Iron mines, electric utilities and the biofuel industry came out winners in energy-related measures passed at the close of the Legislature.

But people with rooftop solar panels now face fees from municipal and cooperative electric companies, which convinced lawmakers that homegrown generators don’t pay their fair share of the power grid.

The energy measures, contained in agriculture and energy-jobs bills, are now before Gov. Mark Dayton, who said Tuesday he was still studying them.

The appearance of the energy-jobs bill just minutes before the session’s close on Monday rankled some legislators, including Rep. Rick Hansen, DFL-South St. Paul, who urged Dayton to veto it as bad process.

“What a joke — it comes over with a couple minutes to spare,” said Hansen, who added that he refused to join other legislators who voted on an amended bill that many hadn’t read.

In the end, the contentious energy provisions were dropped in late negotiations, including Rep.

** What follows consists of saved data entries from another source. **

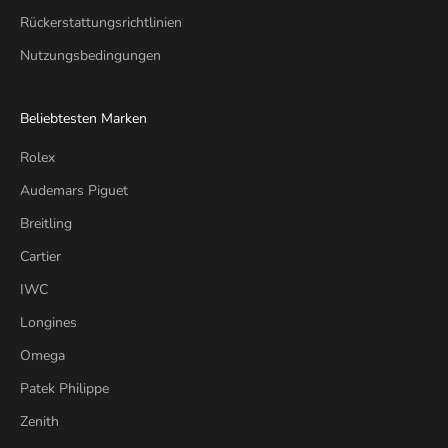
Rückerstattungsrichtlinien
Nutzungsbedingungen
Beliebtesten Marken
Rolex
Audemars Piguet
Breitling
Cartier
IWC
Longines
Omega
Patek Philippe
Zenith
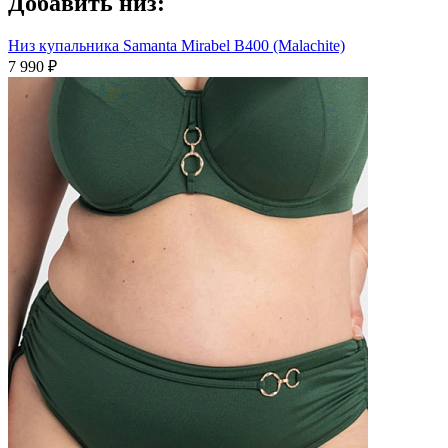
Добавить низ:
Низ купальника Samanta Mirabel B400 (Malachite)
7 990 ₽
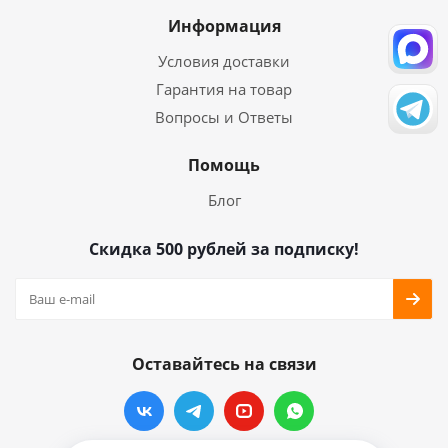
Информация
Условия доставки
Гарантия на товар
Вопросы и Ответы
Помощь
Блог
Скидка 500 рублей за подписку!
Оставайтесь на связи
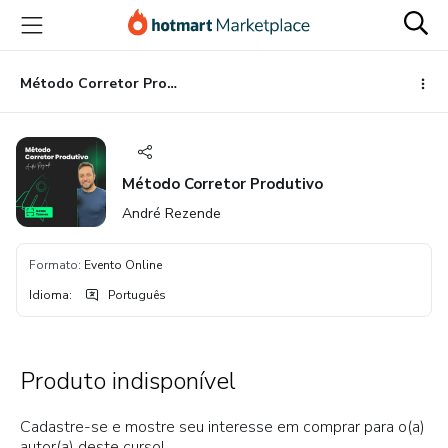
Ir
Ir
Ir
para
para
para
o
o
o
conteúdo
pagamento
rodapé
Método Corretor Produtivo
principal
Método Corretor Produtivo
André Rezende
Formato
:
Evento Online
Idioma
:
Português
Produto indisponível
Cadastre-se e mostre seu interesse em comprar para o(a)
autor(a) deste curso!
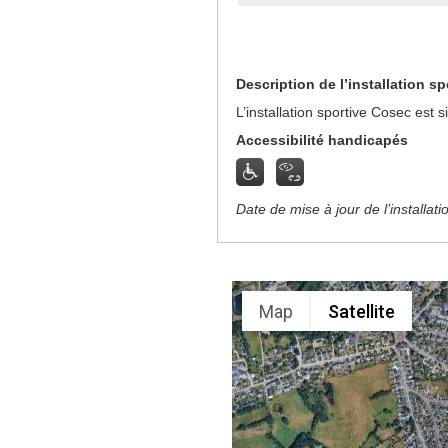
Description de l’installation sp
L’installation sportive Cosec est
Accessibilité handicapés
Date de mise à jour de l’installat
Map
Satellite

Pat Garofalo’s proposal to end some of the state’s solar subsidies. Garofalo, R-Farmington, who chairs the House energy and jobs committee, said the lateness seemed little different from past sessions.

Xcel Energy Inc. successfully lobbied for a measure that could bring steady rate hikes for its 1.2 million electric customers, and reward the utility for improved environmental gains and customer service. The measure allows the state Public Utilities Commission to set utility rates for a five-year period.

Xcel has been meeting with consumer, industrial, environmental and other interests over how the new rate-setting process should work. That effort, called E21, will continue, said Al Krug, vice president of regulatory policy. He said he didn’t know whether Xcel will seek a 2016 rate hike.

Legislators also offered relief to northern Minnesota iron mines by allowing lower electric rates for such “trade-exposed” businesses. Low world steel prices have hurt iron mines, forcing some to lay off workers or cut hours.

But the job of setting those rates was left to the PUC. Lowering rates for one class of customer inevitably means others must pay more to cover a utility’s fixed costs. “Who is looking out for the little old ladies in Duluth?” asked Rep. Melissa Hortman, DFL-Brooklyn Park.

But Garofalo said those customers, mostly served by Minnesota Power, will lose if the mines don’t survive. “If the mines close, everyone’s rates skyrocket,” he said.

Clean energy advocates, including Hortman, criticized the legislation that allows co-ops and municipal utilities to charge fees to customers who generate solar and wind power. Some of those customers don’t pay utility bills because a billing system called net metering offsets all their power usage with generated energy.

By charging a monthly fee, the utilities want to recoup expenses to serve those customers. Jim Horan, counsel for the Minnesota Renewable Electric Association, said he expects the fee would be about $2 to $5 per month. He said he doesn’t think it will discourage customers from installing solar panels.

“They are still going to see a return,” he said, and utilities’ other customers are protected “against some of the cost shifts” for fixed utility costs.

Earlier versions of the House energy legislation had provoked an outcry from clean energy advocates. “Mercifully, the worst was left behind,” said Michael Noble, executive director of Fresh Energy, a St. Paul nonprofit that has promoted renewable energy and conservation.

Noble said that in his two decades of watching energy legislation, he has not seen such a breakdown. In the end, only powerful interests, including utilities and big industries, ended up winning, he added.

One other energy winner at the Legislature was the biofuel industry — but in an agriculture bill separate from the energy-jobs measure. The Legislature created a new incentive for cellulosic biofuel, including fibrous parts of the corn kernel and the green part of the corn plant, as well as wood waste, grasses or even sugar beets. Renewable chemical producers also are eligible.

Great Plains Institute, a nonpartisan nonprofit, helped build consensus among environmentalists and the industry for the policy, which is similar to the assistance offered to early corn-ethanol plants in the 1990s.

Amanda Bilek, government affairs manager for the group, said the incentive is about 20 cents per gallon for cellulosic or corn-fiber ethanol and renewable chemicals, payable for 10 years. The $2 million appropriated for the biennium is enough to start one or two such ventures, she said. Eventually, the Legislature will be asked to appropriate additional amounts, she added.

In the same bill, the Legislature approved $500,000 in grants to help fuel retailers upgrade their pumps and valves to sell E15, or gasoline blended with 15 percent ethanol. Most pumps dispense E10, the standard 10 percent blend. Few gas stations sell the higher blend.